I held his hand till two minutes later he died.

Voices of parody were to be heard too. This is from Ewart Allan Mackintosh’s The Charge of the Light Brigade Brought Up to Date:

Cannon to right of them,

Cannon to left of them,

Cannon in front of them,

Volleyed and thundered…

Was there a man dismayed?

Yes, they were damned afraid,

Loathing both shot and shell,

Into the mouth of Hell,

Sticking it pretty well,

Slouched the six hundred.

Charles Murray reminds us of the common end, regardless of rank or class, “Staff” and “six hundred” will come to, in “A Green Yule”:

Dibble them doon, the laird, the loon,

King an’ the cadgin’ caird,

The lady fine beside the queyn,

A’ in the same kirkyaird.

The warst, the best, they a’ get rest;

Ane ’neath a headstane braw,

Wi’ deep-cut text, while owre the next

The wavin’ grass is a’.

And after all, there is remembering.

JB Salmond writes in Twenty Years Ago:

The boy is dead in all of us, and War’s an ugly thing,

And the pacifist is right no doubt, and the service man is ex.,

And “Tipperary” nowadays is no great song to sing,

And there isn’t much romance about shell-shock and nervous wrecks.

But still we hear the music across the poppied corn,

Across a world of sorrow the ghostly pipers blow.

And thank God we went soldiering, a-soldiering, a-soldiering

With that boy that went a-soldiering twenty years ago!

Hugh MacDiarmid was Christopher Murray Grieve before he was Hugh MacDiarmid and it was as CM Grieve that he published his first book, Annals of the Five Senses, in 1923. He dedicated the book to John Buchan, “for the encouragement and help he has given to a young and unknown writer”.

“How would he describe the battlefield of the Somme?
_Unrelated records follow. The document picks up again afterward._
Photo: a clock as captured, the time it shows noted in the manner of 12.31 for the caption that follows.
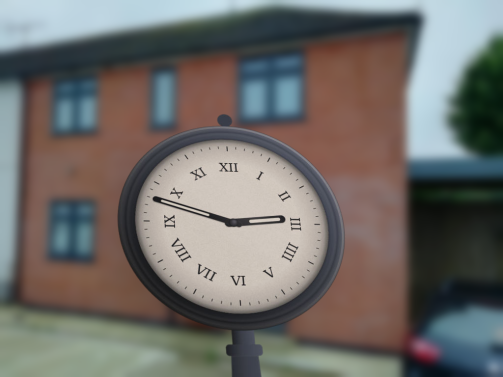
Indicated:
2.48
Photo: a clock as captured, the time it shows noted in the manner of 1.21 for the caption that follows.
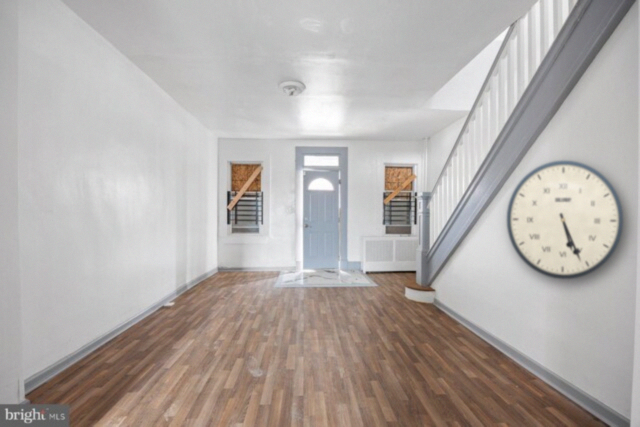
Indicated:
5.26
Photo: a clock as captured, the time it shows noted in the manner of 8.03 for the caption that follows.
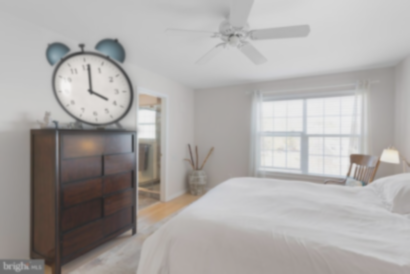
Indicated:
4.01
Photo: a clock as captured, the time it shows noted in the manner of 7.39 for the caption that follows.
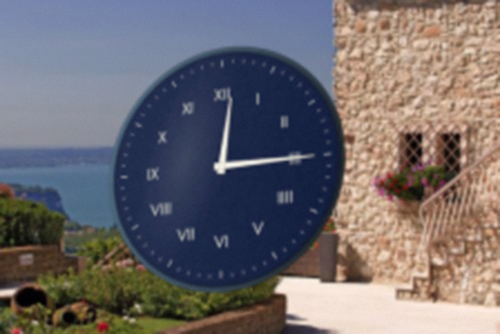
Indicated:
12.15
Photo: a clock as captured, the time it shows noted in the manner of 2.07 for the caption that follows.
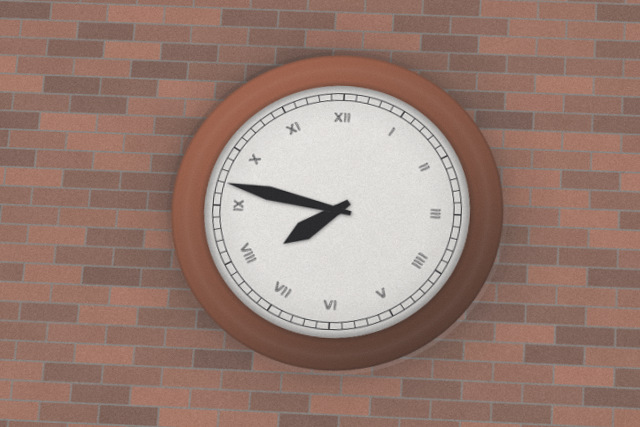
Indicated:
7.47
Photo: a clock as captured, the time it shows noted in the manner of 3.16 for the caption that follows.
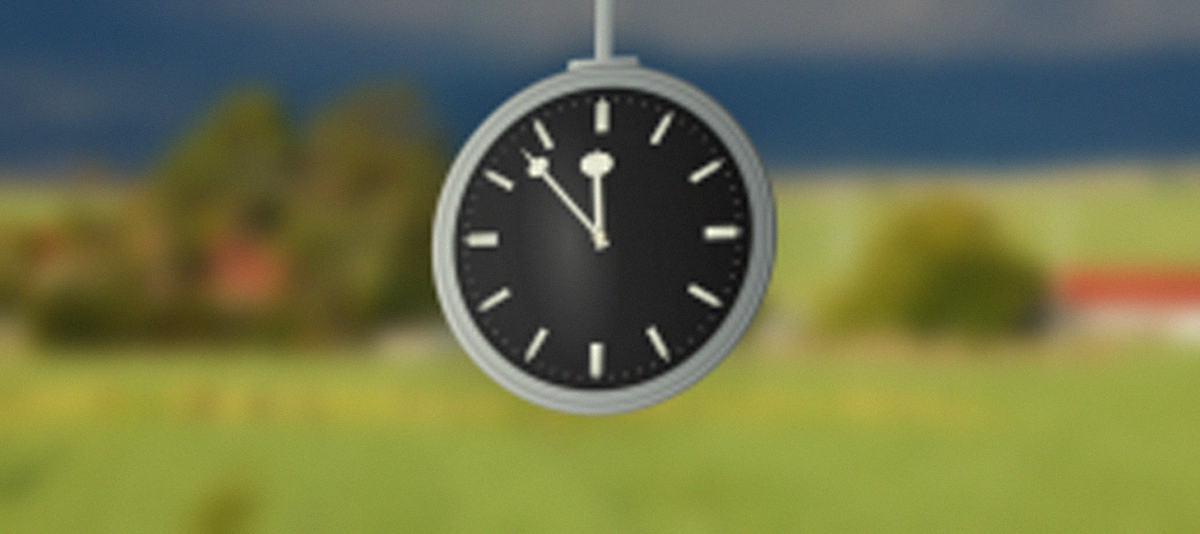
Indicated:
11.53
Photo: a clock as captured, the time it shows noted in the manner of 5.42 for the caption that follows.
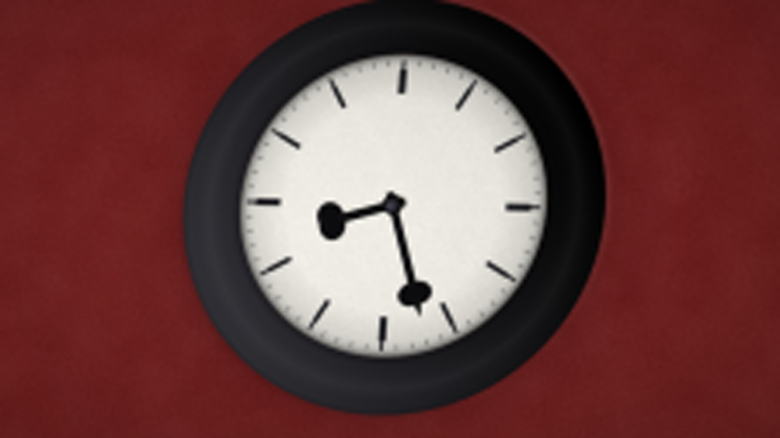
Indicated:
8.27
A broad road leading through an open country, rising and falling in conformity with the configuration of the ground. A long stretch of that road covered with traffic of all kinds: huge guns being dragged along by heavy tractor-engines; great motor-wagons in an interminable line, carrying food, ammunition, clothing; men marching towards the front, either fresh from their training or returning from rest camps … making once more towards the hell of the trenches; others returning from the battleground covered with a caking of mud and yet fretted with an odd cheeriness despite the strain through which they had passed and the bitter cold that bit to the bone: long strings of horses …

“Energy and activity unceasing. The monotony of going through such traffic hour after hour, day after day, year after year. Overhead aeroplanes went to and fro in a very sky that was becoming crowded and peaceless …

“This was the very heart of the trench-crossed, shell-pitted, mine-caverned battle area. As far as the eye could see on each side of the road there was nothing but desolation. All had been cultivated ground, studded with villages, farm-houses, villas, and here and there a chateau. Pleasant woods had risen up in parts ... Today a few stumps showed where the woods had been, a few heaps of bricks remained of the villages. Even the piles of bricks were few and far between: in most cases the last vestiges of habitations and of the materials whereof they had been composed had been utterly obliterated …”

Which brings us back to Grassic Gibbon and Sunset Song (1932. “FOR I WILL GIVE YOU THE MORNING STAR” (which he writes in capitals and italics) and draws his novel towards its conclusion like this:

“So, lest we shame them, let us believe that the new oppressions and foolish greeds are no more than mists that pass. They died for a world that is past, these men, but they did not die for this that we seem to inherit. Beyond it and us there shines a greater hope and a newer world, undreamt when these four died. But need we doubt which side the battle they would range themselves did they live today, need we doubt the answer they cry to us even now, the four of them, from the places of the sunset?”

After that, perhaps no more words are needed. The last movement of John Blackwood McEwen’s Threnody String Quartet is a hushed, agonisingly lovely setting of The Flowers of the Forest and we’ll let that play quietly down into the silence of memories, thoughts and hopefully, resolution.